While there is no specified penalty should crypto service providers fail to follow the guidelines, the financial regulator is likely to take note of digital asset companies that ignore the public safeguards, which may in turn affect they are allowed to continue operating legally in Singapore.
While the marketing framework came into effect on January 17, DPT players are being given some leeway to wind down any advertising efforts that run contrary to the guidelines, for instance if certain contractual obligations need to be fulfilled.
Singapore’s central bank is taking a similar stance on the matter to the UK, where the advertising watchdog has moved to clamp down on “misleading” marketing carried out by crypto players. The city-state’s guidelines also come as regulators across jurisdictions tighten scrutiny of the emerging crypto sector, which is known for operating across borders and away from regulatory oversight.
But for crypto players, the move by the MAS to curtail their ability to target Singaporean customers adds to the difficulty many of them already face operating in the city-state.
These businesses have raced to set up in Singapore in the past few years to leverage its status as a prominent hub for the growth of financial technology services. They run the spectrum from exchange platforms for crypto trading, to investment managers and financial advisors looking after digital asset portfolios for the wealthy. Authorities, however, have set a high benchmark for granting licenses, with only a handful awarded so far.
Under Singapore’s Payment Services Act, businesses that provide offerings relating to DPTs are regulated primarily for money laundering and terrorism financing risks, as well as technology risks.
To operate legally, they need to apply for licenses in the area of “digital payment token services”. Since the Act took effect in January 2020, there have been about 180 applications for permits for such services.

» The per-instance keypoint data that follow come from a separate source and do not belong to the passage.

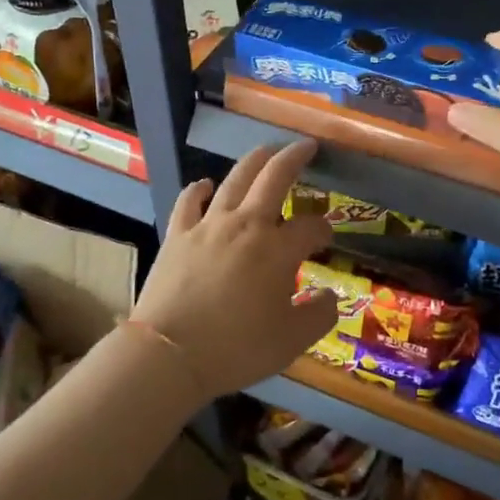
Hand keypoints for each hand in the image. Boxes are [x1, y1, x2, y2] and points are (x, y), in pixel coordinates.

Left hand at [129, 139, 338, 399]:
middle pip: (275, 178)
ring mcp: (209, 225)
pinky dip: (200, 188)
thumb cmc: (236, 348)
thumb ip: (319, 315)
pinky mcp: (178, 234)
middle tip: (306, 146)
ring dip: (254, 161)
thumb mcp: (292, 340)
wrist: (169, 353)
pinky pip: (189, 200)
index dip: (324, 230)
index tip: (326, 240)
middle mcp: (247, 225)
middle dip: (295, 157)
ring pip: (235, 179)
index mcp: (278, 249)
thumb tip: (330, 295)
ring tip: (266, 150)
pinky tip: (206, 184)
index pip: (311, 227)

But only five of these have been awarded in-principle approvals, the MAS said. Sixty DPT applications were withdrawn, while three have been rejected. This failure rate comes in stark contrast to the image cast of Singapore as a crypto-friendly location relative to other jurisdictions such as China, which has banned the digital asset.
In view of the rapidly changing landscape for the industry, the MAS said it would continue to review the provision of DPT services to the public by providers and may update these guidelines as necessary.
The regulator had asked crypto stakeholders and the Singapore FinTech Association, a lobby group for tech-based financial businesses in the city-state, for feedback on the guidelines before they were published.
The SFA said in a statement that the new framework demonstrates that Singapore continues to see blockchain and cryptocurrencies as innovations that have the potential to gain mass adoption in the community, acknowledging that such adoption should be “balanced with pragmatic guardrails”.
“The technology behind blockchain has the potential to open many exciting opportunities for the industry and bring benefits to consumers,” said Shadab Taiyabi, president of the SFA. “Opening the doors to innovation also requires a system of checks and balances to be put in place before consumers gain full awareness and understanding of the new tools.”